Jesus has been tortured and crucified, his disciples have abandoned him.  Peter, who was to be the Rock upon which the Church would be built, publicly denied Jesus 3 times!  The people all surround his cross and mock him.
What would you do?
The Greek actually says that Jesus shouted in a loud voice, “My God, my God, why have you forsaken me?”  
But God did not abandon His only Begotten Son.  
It has been pointed out that Psalm 22 runs through the entire Crucifixion narrative, with this verse being the first verse of the psalm.  As we read that psalm on Good Friday, we can see how it moves from despair, saying “I am a worm and not a man, scorned by mankind and despised by the people (v.6),” to complete hopelessness:
“I am poured out like water...my strength is dried up like a potsherd, and my tongue sticks to my jaws; you lay me in the dust of death (Vv. 14, 15).”  
But then the Psalm takes a positive tone, crying out to the Lord, in whom there is still hope.  It ends with a shout of triumph:
“The afflicted shall eat and be satisified; those who seek him shall praise the Lord!  All the ends of the earth shall remember and turn to the Lord, and all the families of the nations shall worship before you.”
Now, does that sound like abandonment?  Do you think Jesus would have chosen those particular words to exclaim if he truly felt abandoned by God?  Yes.  And no.  Jesus always chose his words very carefully, and very specifically.  
He knew what was coming, he knew the glory that awaited him, the glory for which he suffered.  But right at that moment, he was abandoned by God.  William Barclay says “that Jesus would not be Jesus unless he had plumbed the uttermost and ultimate depths of human experience.”  And there is no greater human experience than to feel alone and abandoned, even abandoned by God.  

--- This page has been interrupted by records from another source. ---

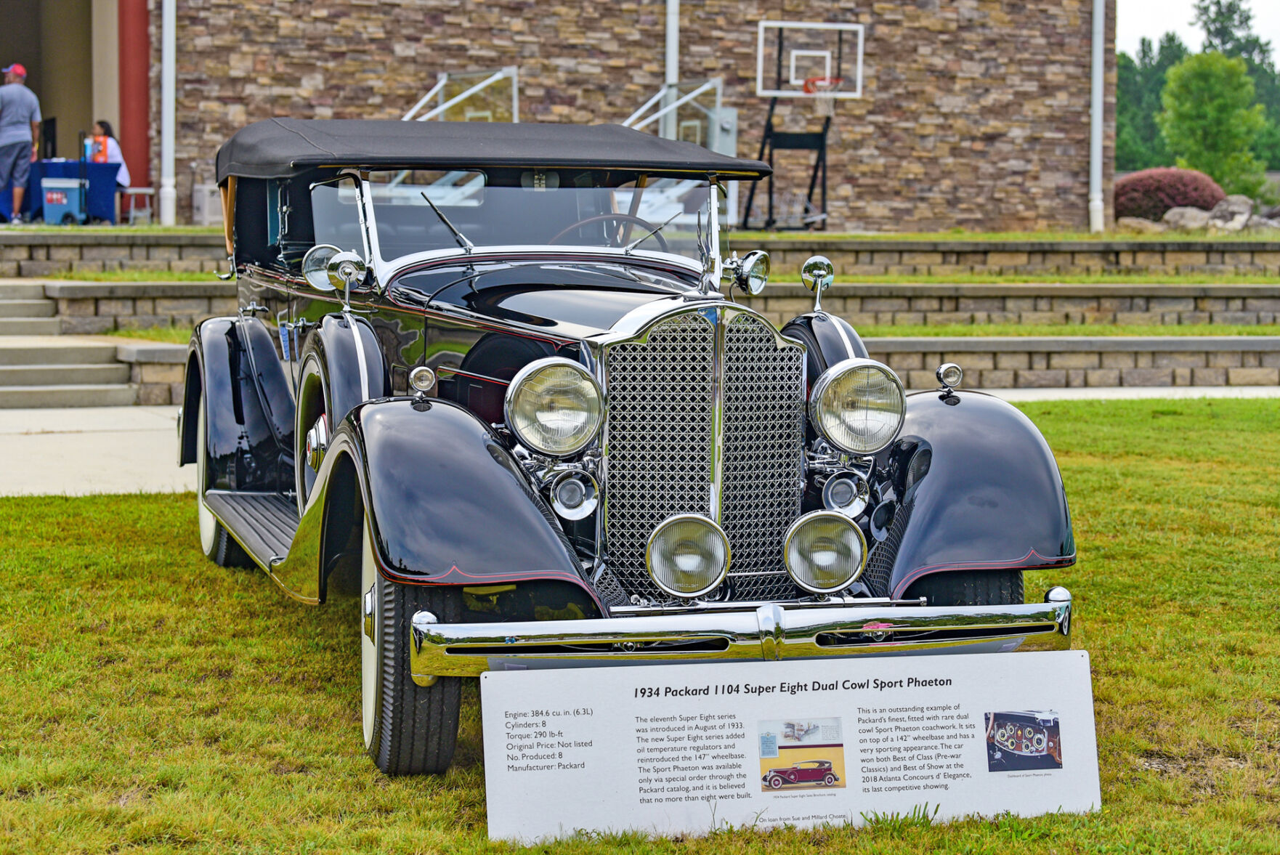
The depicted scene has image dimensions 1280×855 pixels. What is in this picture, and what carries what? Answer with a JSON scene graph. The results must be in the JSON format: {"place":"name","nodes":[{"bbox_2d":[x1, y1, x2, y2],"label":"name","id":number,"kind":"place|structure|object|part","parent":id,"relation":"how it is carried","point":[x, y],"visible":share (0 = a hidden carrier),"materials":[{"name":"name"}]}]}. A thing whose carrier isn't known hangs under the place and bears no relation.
{"place":"outdoors","nodes":[
{"label":"outdoors","id":0,"kind":"place"},
{"bbox_2d":[0,403,197,497],"label":"pavement","id":1,"kind":"structure","parent":0,"point":[49,439],"materials":[{"name":"grey concrete"}]},
{"bbox_2d":[0,280,142,407],"label":"concrete steps","id":2,"kind":"structure","parent":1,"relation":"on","point":[21,375],"materials":[{"name":"grey concrete"}]},
{"bbox_2d":[85,119,130,191],"label":"woman","id":3,"kind":"object","parent":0,"point":[101,131],"visible":0.48},
{"bbox_2d":[18,0,1114,230],"label":"stone building","id":4,"kind":"structure","parent":0,"point":[907,213],"materials":[{"name":"brick"}]},
{"bbox_2d":[116,0,151,205],"label":"red column","id":5,"kind":"structure","parent":4,"relation":"attached to","point":[136,136],"materials":[{"name":"red paint"}]},
{"bbox_2d":[159,0,177,225],"label":"downspout","id":6,"kind":"object","parent":4,"relation":"attached to","point":[168,68],"visible":0.96,"materials":[{"name":"white metal"}]},
{"bbox_2d":[663,0,679,140],"label":"downspout","id":7,"kind":"object","parent":4,"relation":"attached to","point":[672,80],"visible":0.55,"materials":[{"name":"metal"}]},
{"bbox_2d":[620,77,729,152],"label":"metal frame","id":8,"kind":"object","parent":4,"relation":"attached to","point":[717,80],"visible":0.5,"materials":[{"name":"metal"}]},
{"bbox_2d":[708,106,737,157],"label":"electrical box","id":9,"kind":"object","parent":4,"relation":"attached to","point":[722,126],"visible":0.53,"materials":[{"name":"grey metal"}]},
{"bbox_2d":[1088,0,1105,232],"label":"downspout","id":10,"kind":"object","parent":4,"relation":"attached to","point":[1095,105],"visible":0.94,"materials":[{"name":"white metal"}]},
{"bbox_2d":[0,225,1278,398],"label":"wall","id":11,"kind":"structure","parent":0,"point":[1225,260],"materials":[{"name":"stone"}]},
{"bbox_2d":[399,68,520,123],"label":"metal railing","id":12,"kind":"object","parent":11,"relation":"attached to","point":[442,108],"visible":0.53,"materials":[{"name":"metal"}]},
{"bbox_2d":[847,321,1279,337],"label":"grass strip","id":13,"kind":"object","parent":11,"relation":"in","point":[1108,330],"visible":0.4,"materials":[{"name":"green plant"}]},
{"bbox_2d":[0,398,1279,854],"label":"lawn","id":14,"kind":"structure","parent":0,"point":[6,512],"materials":[{"name":"green plant"}]},
{"bbox_2d":[172,112,1092,780],"label":"vintage car","id":15,"kind":"object","parent":14,"relation":"on","point":[640,260],"visible":0.86,"materials":[{"name":"metal"}]},
{"label":"fender","id":16,"kind":"part","parent":15,"relation":"part of","materials":[{"name":"black metal"}]},
{"label":"wheel","id":17,"kind":"part","parent":15,"relation":"part of","materials":[{"name":"rubber"}]},
{"bbox_2d":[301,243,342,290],"label":"side mirror","id":18,"kind":"object","parent":15,"relation":"attached to","point":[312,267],"visible":0.67,"materials":[{"name":"silver mirror"}]},
{"bbox_2d":[305,246,366,309],"label":"side mirror","id":19,"kind":"object","parent":15,"relation":"attached to","point":[346,265],"visible":0.95,"materials":[{"name":"silver"}]},
{"bbox_2d":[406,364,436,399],"label":"marker light","id":20,"kind":"object","parent":15,"relation":"attached to","point":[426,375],"visible":0.99,"materials":[{"name":"silver metal"}]},
{"label":"fender","id":21,"kind":"part","parent":15,"relation":"part of","materials":[{"name":"black metal"}]},
{"bbox_2d":[504,357,605,455],"label":"headlight","id":22,"kind":"object","parent":15,"relation":"attached to","point":[514,399],"visible":0.99,"materials":[{"name":"silver metal"}]},
{"bbox_2d":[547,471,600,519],"label":"horn","id":23,"kind":"object","parent":15,"relation":"attached to","point":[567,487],"visible":0.95,"materials":[{"name":"silver metal"}]},
{"bbox_2d":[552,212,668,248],"label":"steering wheel","id":24,"kind":"object","parent":15,"relation":"in","point":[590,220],"visible":0.26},
{"bbox_2d":[645,512,730,598],"label":"fog lamp","id":25,"kind":"object","parent":15,"relation":"attached to","point":[654,572],"visible":0.98,"materials":[{"name":"silver metal"}]},
{"label":"grille","id":26,"kind":"part","parent":15,"relation":"part of","materials":[{"name":"silver metal"}]},
{"bbox_2d":[725,250,770,294],"label":"spotlight","id":27,"kind":"object","parent":15,"relation":"attached to","point":[752,280],"visible":0.95,"materials":[{"name":"silver metal"}]},
{"bbox_2d":[800,254,835,312],"label":"side mirror","id":28,"kind":"object","parent":15,"relation":"attached to","point":[812,260],"visible":0.99,"materials":[{"name":"silver metal"}]},
{"bbox_2d":[782,509,866,593],"label":"fog lamp","id":29,"kind":"object","parent":15,"relation":"attached to","point":[855,561],"visible":0.98,"materials":[{"name":"silver metal"}]},
{"bbox_2d":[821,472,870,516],"label":"horn","id":30,"kind":"object","parent":15,"relation":"attached to","point":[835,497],"visible":0.87,"materials":[{"name":"silver metal"}]},
{"bbox_2d":[809,358,905,453],"label":"headlight","id":31,"kind":"object","parent":15,"relation":"attached to","point":[820,415],"visible":0.99,"materials":[{"name":"silver metal"}]},
{"bbox_2d":[935,361,963,396],"label":"marker light","id":32,"kind":"object","parent":15,"relation":"attached to","point":[953,370],"visible":0.98,"materials":[{"name":"silver metal"}]},
{"label":"fender","id":33,"kind":"part","parent":15,"relation":"part of","materials":[{"name":"black metal"}]},
{"bbox_2d":[480,646,1103,845],"label":"information sign","id":34,"kind":"object","parent":14,"relation":"on","point":[635,718],"visible":0.98,"materials":[{"name":"white plastic"}]},
{"bbox_2d":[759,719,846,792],"label":"picture","id":35,"kind":"object","parent":34,"relation":"attached to","point":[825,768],"visible":0.91},
{"bbox_2d":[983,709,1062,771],"label":"picture","id":36,"kind":"object","parent":34,"relation":"attached to","point":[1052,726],"visible":0.93},
{"bbox_2d":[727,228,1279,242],"label":"upper lawn","id":37,"kind":"structure","parent":0,"point":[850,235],"materials":[{"name":"green plant"}]},
{"bbox_2d":[745,18,867,232],"label":"basketball hoop","id":38,"kind":"object","parent":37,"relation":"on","point":[822,145],"visible":0.94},
{"bbox_2d":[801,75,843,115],"label":"basketball hoop","id":39,"kind":"object","parent":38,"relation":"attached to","point":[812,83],"visible":0.66,"materials":[{"name":"metal"}]},
{"bbox_2d":[1115,217,1163,232],"label":"rock","id":40,"kind":"object","parent":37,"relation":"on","point":[1125,220],"visible":0.76,"materials":[{"name":"grey stone"}]},
{"bbox_2d":[1160,205,1213,230],"label":"rock","id":41,"kind":"object","parent":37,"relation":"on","point":[1188,215],"visible":0.76,"materials":[{"name":"grey stone"}]},
{"bbox_2d":[1207,193,1256,232],"label":"rock","id":42,"kind":"object","parent":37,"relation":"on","point":[1230,208],"visible":0.76,"materials":[{"name":"grey stone"}]},
{"bbox_2d":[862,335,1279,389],"label":"stone wall","id":43,"kind":"structure","parent":0,"point":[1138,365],"materials":[{"name":"stone"}]},
{"bbox_2d":[974,385,1279,400],"label":"pavement","id":44,"kind":"structure","parent":0,"point":[1055,390],"materials":[{"name":"grey concrete"}]},
{"bbox_2d":[1118,0,1279,62],"label":"sky","id":45,"kind":"structure","parent":0,"point":[1143,3],"materials":[{"name":"white"}]},
{"label":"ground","id":46,"kind":"structure","parent":0},
{"bbox_2d":[0,63,41,223],"label":"man","id":47,"kind":"object","parent":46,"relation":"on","point":[31,105],"visible":0.99},
{"bbox_2d":[0,158,124,224],"label":"table","id":48,"kind":"object","parent":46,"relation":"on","point":[99,175],"visible":0.67,"materials":[{"name":"blue fabric"}]},
{"bbox_2d":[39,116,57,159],"label":"monitor","id":49,"kind":"object","parent":48,"relation":"on","point":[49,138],"visible":0.7,"materials":[{"name":"black"}]},
{"bbox_2d":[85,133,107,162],"label":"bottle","id":50,"kind":"object","parent":48,"relation":"on","point":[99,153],"visible":0.79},
{"bbox_2d":[39,175,85,223],"label":"cooler","id":51,"kind":"object","parent":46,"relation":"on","point":[49,195],"visible":0.94,"materials":[{"name":"blue plastic"}]},
{"bbox_2d":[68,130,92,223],"label":"hand truck","id":52,"kind":"object","parent":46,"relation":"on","point":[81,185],"visible":0.97,"materials":[{"name":"metal"}]},
{"bbox_2d":[119,186,155,223],"label":"stool","id":53,"kind":"object","parent":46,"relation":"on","point":[134,190],"visible":0.8,"materials":[{"name":"white metal"}]},
{"bbox_2d":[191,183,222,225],"label":"box","id":54,"kind":"object","parent":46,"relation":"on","point":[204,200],"visible":0.52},
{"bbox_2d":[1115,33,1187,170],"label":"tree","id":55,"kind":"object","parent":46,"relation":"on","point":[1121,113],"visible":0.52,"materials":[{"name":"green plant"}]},
{"bbox_2d":[1114,167,1222,219],"label":"red shrub","id":56,"kind":"object","parent":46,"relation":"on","point":[1171,188],"visible":0.75,"materials":[{"name":"red plant"}]},
{"bbox_2d":[1160,49,1269,192],"label":"tree","id":57,"kind":"object","parent":46,"relation":"on","point":[1180,83],"visible":0.97,"materials":[{"name":"green plant"}]},
{"bbox_2d":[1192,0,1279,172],"label":"tree","id":58,"kind":"object","parent":46,"relation":"on","point":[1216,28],"visible":0.4,"materials":[{"name":"green plant"}]},
{"bbox_2d":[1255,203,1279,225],"label":"rock","id":59,"kind":"object","parent":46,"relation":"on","point":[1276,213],"visible":0.81,"materials":[{"name":"grey stone"}]}
]}

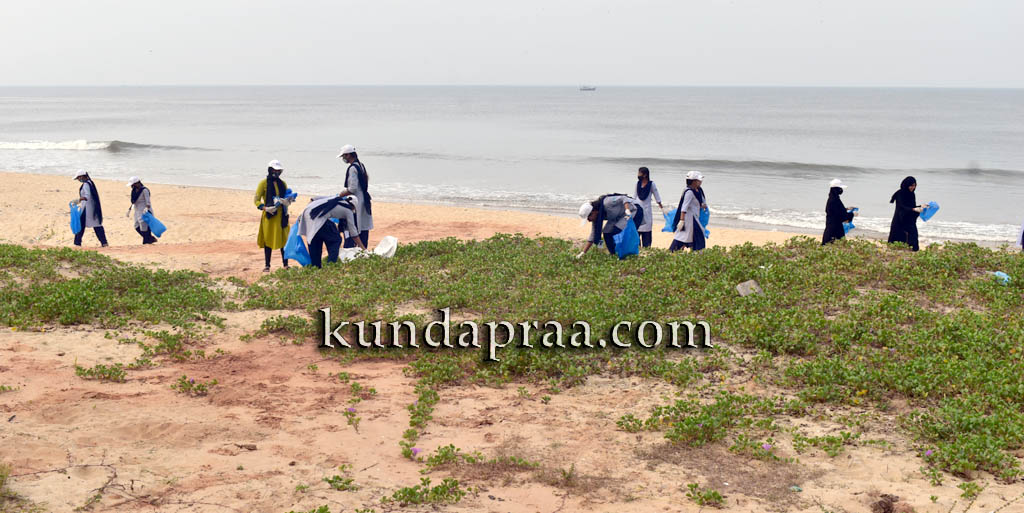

Jesus came to forgive sins, and to live as one of us, experiencing the full range of human emotions and temptations, even the temptation to abandon the One who seemed to have abandoned Him.  He came to show us that God is with us, even though we don’t always feel or want His presence.
That’s what Jesus expresses in His last words on the cross.  In a nutshell.  So there is nothing left.  “It is finished,” he said, and gave up his spirit.  Amen.